前言
在日常开发中,限流是高并发系统的三把守护利器之一,它的另外两个好兄弟缓存、降级下次再说。而限流在绝大多数场景中用来限制并发和请求量,像秒杀之类的高流量业务的场景,都能见到它的身影,所以它就是保护系统和下游的业务系统不被流量冲垮的利器。
令牌桶限流
常见的限流方式有漏桶限流跟令牌桶限流,我们先来回顾一下,什么是令牌桶限流?
令牌桶算法则是一个存放固定容量令牌的桶,按照固定速率往桶里添加令牌。桶中存放的令牌数有最大上限,超出之后就被丢弃或者拒绝。当流量或者网络请求到达时,每个请求都要获取一个令牌,如果能够获取到,则直接处理,并且令牌桶删除一个令牌。如果获取不同,该请求就要被限流,要么直接丢弃,要么在缓冲区等待。
RateLimiter
Google Guava提供了RateLimiter类,它实现了单机版也就是单点的令牌桶限流,你如果需要分布式集群的限流功能,恐怕RateLimiter无法满足你,而你则需要利用Reids或者Sentinel之类的中间件来实现如此。

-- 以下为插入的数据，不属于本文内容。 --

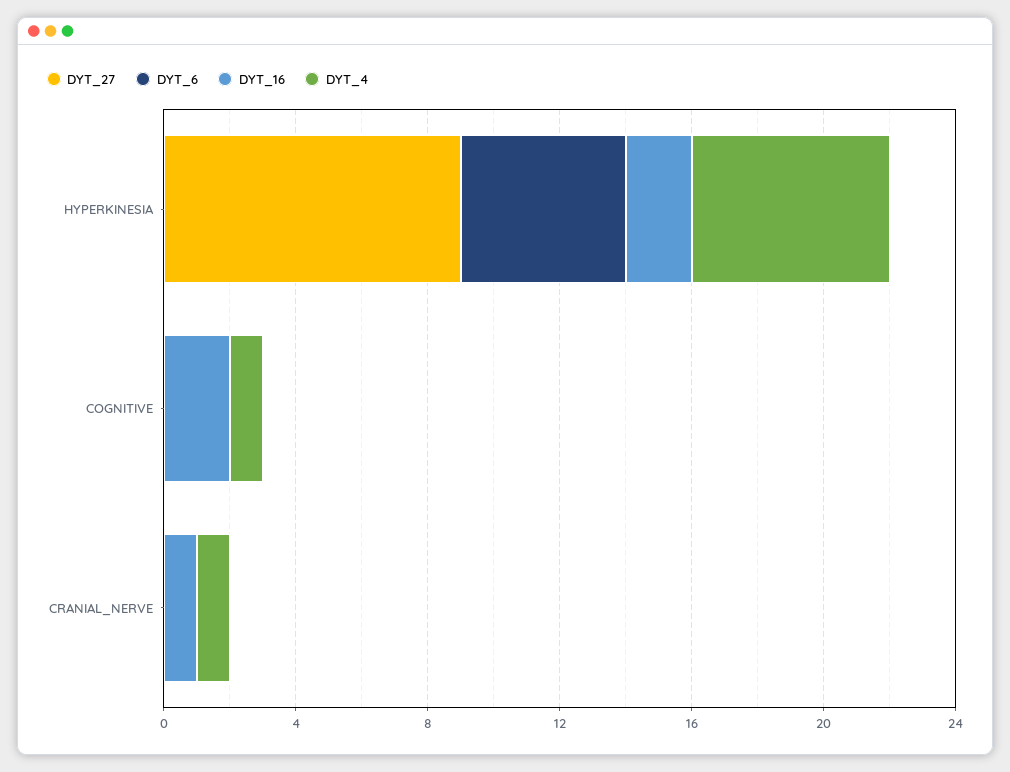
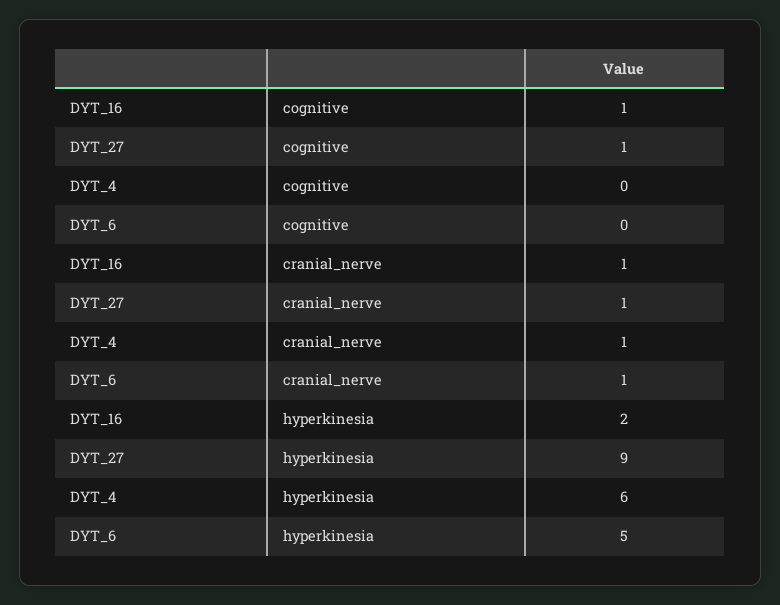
  {
    "DYT_27": {
      "HYPERKINESIA": 9,
-     "COGNITIVE": 0,
+     "COGNITIVE": 1,
-     "CRANIAL_NERVE": 0
+     "CRANIAL_NERVE": 1
    },
    "DYT_6": {
      "HYPERKINESIA": 5,
      "COGNITIVE": 0,
-     "CRANIAL_NERVE": 0
+     "CRANIAL_NERVE": 1
    },
    "DYT_16": {
      "HYPERKINESIA": 2,
-     "COGNITIVE": 2,
+     "COGNITIVE": 1,
      "CRANIAL_NERVE": 1
    },
    "DYT_4": {
      "HYPERKINESIA": 6,
-     "COGNITIVE": 1,
+     "COGNITIVE": 0,
      "CRANIAL_NERVE": 1
    }
  }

Guava RateLimiter类:http://ifeve.com/guava-ratelimiter/
核心变量
/**
* 当前令牌数,数量不能超过最大许可数
* The currently stored permits.
*/
double storedPermits;
/**
* 最大许可数
* The maximum number of stored permits.
*/
double maxPermits;
/**
* 添加令牌时间间隔毫秒, stableIntervalMicros = 1s/permitsPerSecond
* The interval between two unit requests, at our stable rate. E.g., a stable rate of 5 permits
* per second has a stable interval of 200ms.
*/
double stableIntervalMicros;
/**
* 表示下一次允许补充许可的时间
* The time when the next request (no matter its size) will be granted. After granting a
* request, this is pushed further in the future. Large requests push this further than small
* requests.
*/
private long nextFreeTicketMicros = 0L; // could be either in the past or future
create
- Guava提供了两个工厂方法来创建一个稳定输出令牌的限流器,保证了平均每秒不超过permitsPerSecond个请求。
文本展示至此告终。